The Geneva-based Euro-Med Human Rights Monitor today expressed deep alarm by France’s rhetoric on Islam, warning it could fuel far-right hatred and endanger Muslim communities in Europe.
“We are deeply alarmed by the French Government’s growing hostile rhetoric towards Islam, which can only exacerbate tensions that the government claims to be concerned by,” Euro-Med said in a statement. “Such rhetoric essentially contributes to dangerously rendering Muslim communities in France an easy target for the French right and ultranationalist groups to demonize, discriminate against and blame for internal problems.”
Euro-Med called on France “to comply with international and European laws that stipulate respect for all religions and the sanctity of religious symbols, especially towards the Islamic religion at a time where it’s been heavily targeted by populist and far-right groups.”
Earlier this month, French President, Emanuel Macron, made some highly controversial remarks about Muslim communities in France and Islam in general. “Islam is a religion that is in crisis all over the world today, we are not just seeing this in our country,” he said, vowing to crack down on “Islamist radicalism” and “Islamic separatism”.
By vowing to crackdown on a version of Islam that he deems unfavorable and pledging to work on producing another version that he deems more compatible with French principles, President Macron is substantially violating article 1 of the 1905 law, said Euro-Med. This French law stipulates the separation of the state and religious institutions, but the essence of President Macron’s rhetoric is calling for the state to interfere in the affairs of the Islamic religion and impose its vision and principles on it, it said.

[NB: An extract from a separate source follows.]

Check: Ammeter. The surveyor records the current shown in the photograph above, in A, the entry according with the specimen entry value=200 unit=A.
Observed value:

Few weeks before this controversial statement, President Macron had defended the mocking of Islamic religious symbols such as the Prophet Muhammad as a matter of free speech. President Macron further noted that people who seek French citizenship should accept France’s “right to commit blasphemy,” adding that “to be French is to defend the right to make people laugh, to criticize, to mock, to caricature.”

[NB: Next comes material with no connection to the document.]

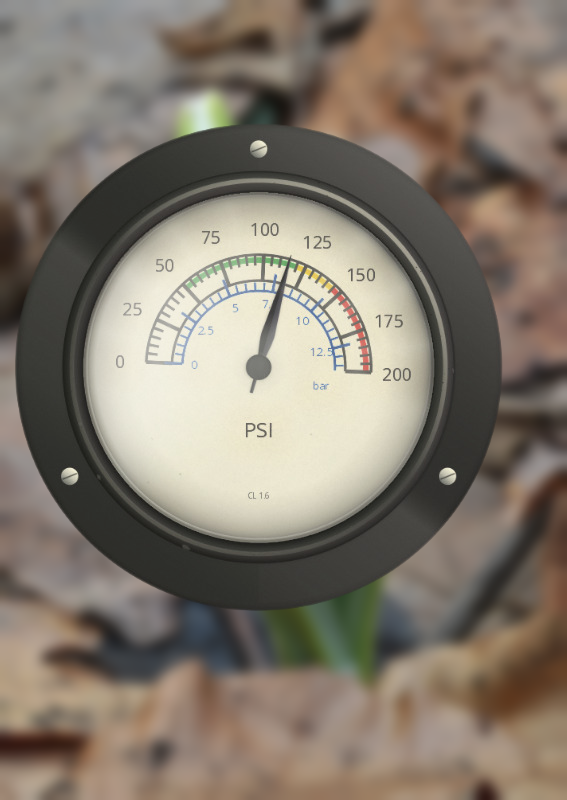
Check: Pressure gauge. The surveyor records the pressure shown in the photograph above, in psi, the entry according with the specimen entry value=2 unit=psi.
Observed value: value=115 unit=psi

However, the responsibility to protect persecuted, desperate, and heavily targeted minorities should come before the right to mock, according to the human rights organization.
“There’s no satire in mocking or condoning the mocking of vulnerable people, their identity and beliefs. It’s rather sadistic,” notes Ramy Abdu, Euro-Med Monitor Chairman, “to defend ridiculing, mocking or demonizing the religious symbols or beliefs of a heavily targeted Muslim community – that includes large numbers of traumatized war and conflict survivors – is to encourage such actions and contribute to the incitement against this vulnerable group.”
Macron’s insensitive comments and generalizations only give fuel to Islamophobic rhetoric and lend credence to their hateful platforms, especially at a time where Muslim communities in France have been a target to political bashing, said Euro-Med.
For instance, in 2018, the Mayor of the Southern French city of Beaucaire outlawed alternatives to pork in school cafeterias, insisting that religious exceptions to the menu violate France’s vaunted Republican principles. This came a year after a French court, Chalon-sur-Saône in Burgundy, has ruled that schools should provide an alternative to pork school lunches in the interest of Muslim and Jewish children who do not eat the meat.
In the wake of the horrendous and widely condemned beheading of French schoolteacher, Samuel Paty, in Mid-October by an 18-year-old Chechen extremist, two Jordanian Muslim tourists were violently assaulted in the city of Angers in western France.
“We emphasize that France should comply with the right to freedom of thought, conscience and religion in accordance with article 5 of the International Convention on the Elimination of All Forms of Racial Discrimination; article 18 of the Universal Declaration of Human Rights; and article 9 of the European Convention on Human Rights,” said Euro-Med Monitor.
“The French government should show respect and solidarity towards the Muslim Community at a time where they are often singled out for harassment and targeting, instead of jumping on board with targeting Islam for political gains and electoral expediency.”